Multiple myeloma > Fanconi syndrome Diabetes mellitus Cystinuria Pseudohypoaldosteronism
A difficult question: the patient has presented with fairly non-specific symptoms and a raft of metabolic abnormalities. The easiest approach is to consider each of the diagnoses in turn.
The history of bone pain combined with the presence of an underlying ‘antibody disorder’ could point you toward a diagnosis multiple myeloma. This is supported by the large discrepancy between the total protein and albumin, indicating that the patient’s globulins are grossly elevated. However, the blood tests also reveal the presence of normal haemoglobin, calcium, and renal function. Taken together, these abnormalities point instead to a diagnosis of monoclonal gammopathy of uncertain significance (MGUS).

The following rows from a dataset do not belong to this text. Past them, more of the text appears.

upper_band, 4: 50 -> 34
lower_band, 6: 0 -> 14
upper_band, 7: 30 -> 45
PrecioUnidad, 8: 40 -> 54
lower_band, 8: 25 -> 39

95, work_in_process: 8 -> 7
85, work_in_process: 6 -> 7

Diabetes mellitus would explain the polyuria, polydipsia, and glycosuria, however, the normal fasting glucose makes this unlikely.
Pseudohypoaldosteronism is due to aldosterone resistance and leads to renal salt wasting and hyperkalaemia. This is inconsistent with the biochemistry in the vignette.

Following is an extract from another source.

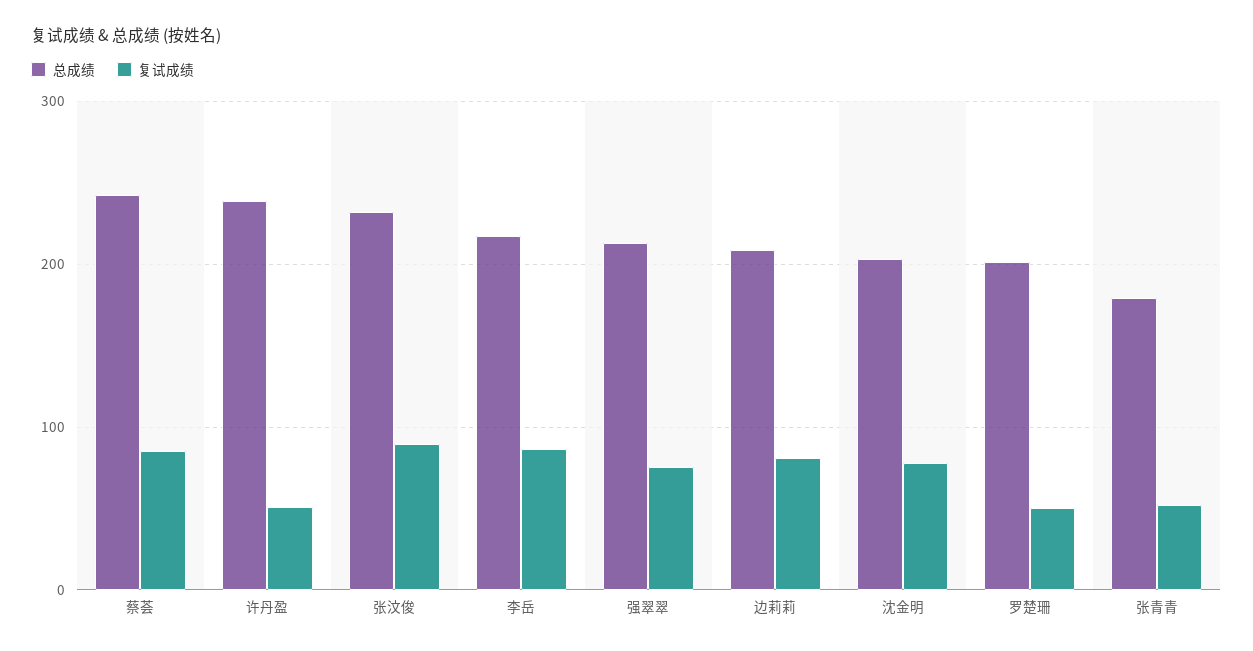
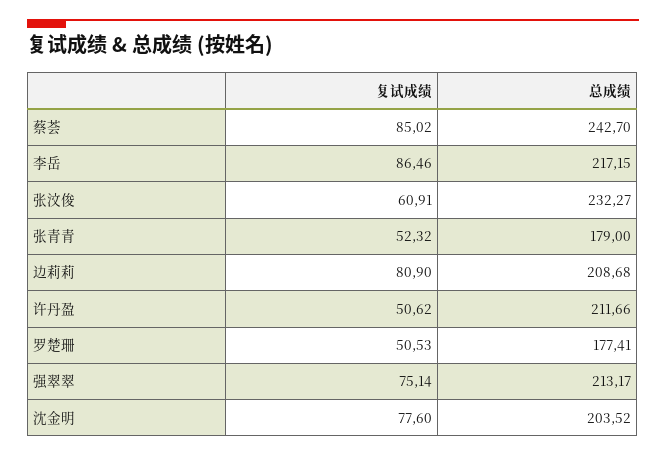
总成绩, 许丹盈: 240 -> 211.66
复试成绩, 张汶俊: 90 -> 60.91
总成绩, 罗楚珊: 200 -> 177.41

Fanconi syndrome is a generalised disorder of proximal renal tubular function. Reabsorption of filtered solutes is impaired and as a result, large quantities of bicarbonate, potassium, phosphate, glucose, uric acid and amino acids are lost in the urine. It is associated with the development of type 2 (proximal) renal tubular acidosis, as indicated by the elevated chloride and low bicarbonate in the patient’s blood results. The remaining metabolic abnormalities can all be explained by the loss of these solutes in the urine, which in turn explain the presence of glucose and protein on urine dipstick.
A number of congenital and acquired conditions can lead to the development of Fanconi syndrome. although onset in later life suggests an acquired cause. In this case, MGUS is likely to be the predisposing factor.

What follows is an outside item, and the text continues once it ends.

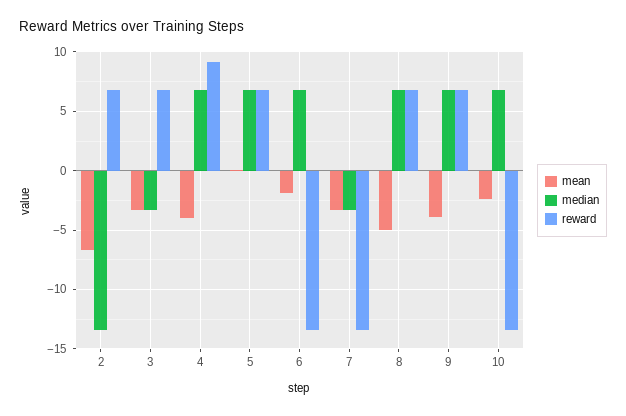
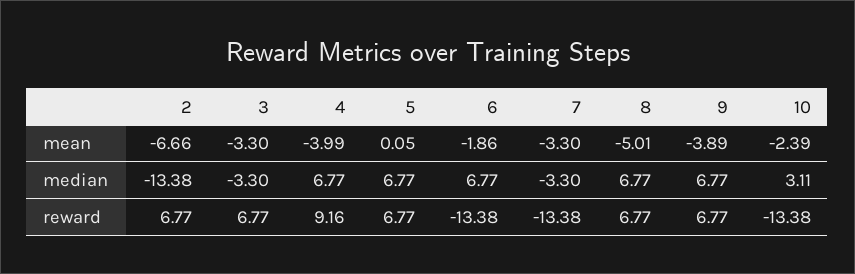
median, 10: 7 -> 3.11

The clinical features that cause patients to seek treatment are usually polydipsia and polyuria secondary to the osmotic effect of the urinary solute load. Bone pain due to osteomalacia and muscle weakness due to hypophosphataemia may also occur. Hypokalaemia may cause palpitations and can occasionally result in sudden death due to cardiac arrhythmia.
Cystinuria causes recurrent renal calculi that typically present in the first decades of life. The diagnosis was historically made by the sodium nitroprusside test, which is included here as a red herring and is positive due to the generalised aminoaciduria associated with Fanconi syndrome.